Spain offers to save UN climate conference
Spain offered to host the COP25 (Conference of the Parties) in Madrid next month.
Environmental activists expressed relief that the COP may still go ahead, but also concern about the costs for NGOs who lost non-refundable tickets to Chile, one of the world’s most expensive countries to reach.
Pedro Sánchez, Spain’s interim prime minister, said he was ready to receive COP25 delegates from 190 countries. The UN will discuss the offer next week.
Chilean President Sebastián Piñera also cancelled November’s Asia-Pacific Economic Co-operation (Apec) meeting, due to be held in Santiago.
“It’s great that there is an offer on the table from Spain. But there is still uncertainty,” said Jennifer Tollman, an activist at E3G. “A lot of people sank a lot of money into this. For participants in developing countries, this is a huge issue. Without support, this could impact participation by the global south.”
Tollman said the Chilean protests should remind delegates that social equality had to be considered. “Climate policy has to be social policy. That’s what will be discussed inside and outside the negotiation rooms.”
The United Nations welcomed the Spanish offer.
“It is encouraging to see countries working together in the spirit of multilateralism to address climate change, the biggest challenge facing this and future generations,” UN Climate Change head Patricia Espinosa said.

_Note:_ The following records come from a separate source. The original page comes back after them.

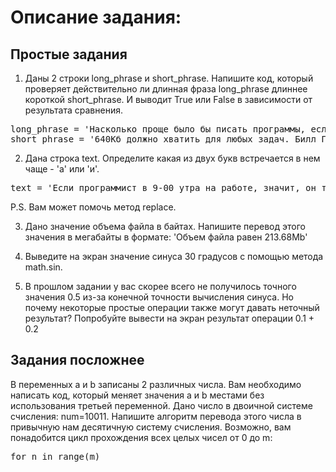 # Описание задания:

## Простые задания

1. Даны 2 строки long_phrase и short_phrase. Напишите код, который проверяет действительно ли длинная фраза long_phrase длиннее короткой short_phrase. И выводит True или False в зависимости от результата сравнения.
<pre>
long_phrase = 'Насколько проще было бы писать программы, если бы не заказчики'
short_phrase = '640Кб должно хватить для любых задач. Билл Гейтс (по легенде)'
</pre>

2. Дана строка text. Определите какая из двух букв встречается в нем чаще - 'а' или 'и'.
<pre>
text = 'Если программист в 9-00 утра на работе, значит, он там и ночевал'
</pre>
P.S. Вам может помочь метод replace.

3. Дано значение объема файла в байтах. Напишите перевод этого значения в мегабайты в формате: 'Объем файла равен 213.68Mb'

4. Выведите на экран значение синуса 30 градусов с помощью метода math.sin.

5. В прошлом задании у вас скорее всего не получилось точного значения 0.5 из-за конечной точности вычисления синуса. Но почему некоторые простые операции также могут давать неточный результат? Попробуйте вывести на экран результат операции 0.1 + 0.2

## Задания посложнее

В переменных a и b записаны 2 различных числа. Вам необходимо написать код, который меняет значения a и b местами без использования третьей переменной.
Дано число в двоичной системе счисления: num=10011. Напишите алгоритм перевода этого числа в привычную нам десятичную систему счисления.
Возможно, вам понадобится цикл прохождения всех целых чисел от 0 до m:
<pre>
for n in range(m)
</pre>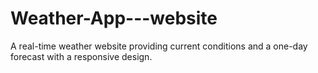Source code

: # Weather-App---website
A real-time weather website providing current conditions 
and a one-day forecast with a responsive design.
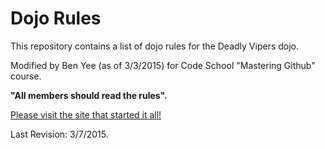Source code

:Dojo Rules
==========

This repository contains a list of dojo rules for the Deadly Vipers dojo. 

Modified by Ben Yee (as of 3/3/2015) for Code School "Mastering Github" course.

**"All members should read the rules".**

[Please visit the site that started it all!](https://github.com/deadlyvipers)

Last Revision: 3/7/2015.

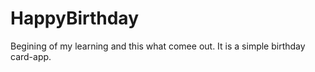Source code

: # HappyBirthday

Begining of my learning and this what comee out.
It is a simple birthday card-app.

Sweden teenager Greta Thunberg was due to attend the COP25 event in Santiago.
The summit is due to negotiate rules for the Paris emissions reduction targets with countries encouraged to improve pollution reduction goals.
Former climate negotiator for Colombia, Isabel Cavelier, said the Chilean protests should remind participants of the need to halve emissions.
“Otherwise the situation we are seeing in Chile – which led President Piñera to this extreme decision – will become the new norm, as social unrest will only be exacerbated by the climate crisis.”
The Chilean protests began in mid-October as a student movement against a 3.7-per-cent rise in metro fares. The movement grew into much broader protests against inequality, living costs and police repression.
Chile’s Human Rights Institute said 3,535 people have been arrested since October 17 and 1,132 had received hospital treatment, 38 of whom with bullet wounds.
On October 18, Piñera declared a state of emergency and has since said the country was at war with “evil” delinquents.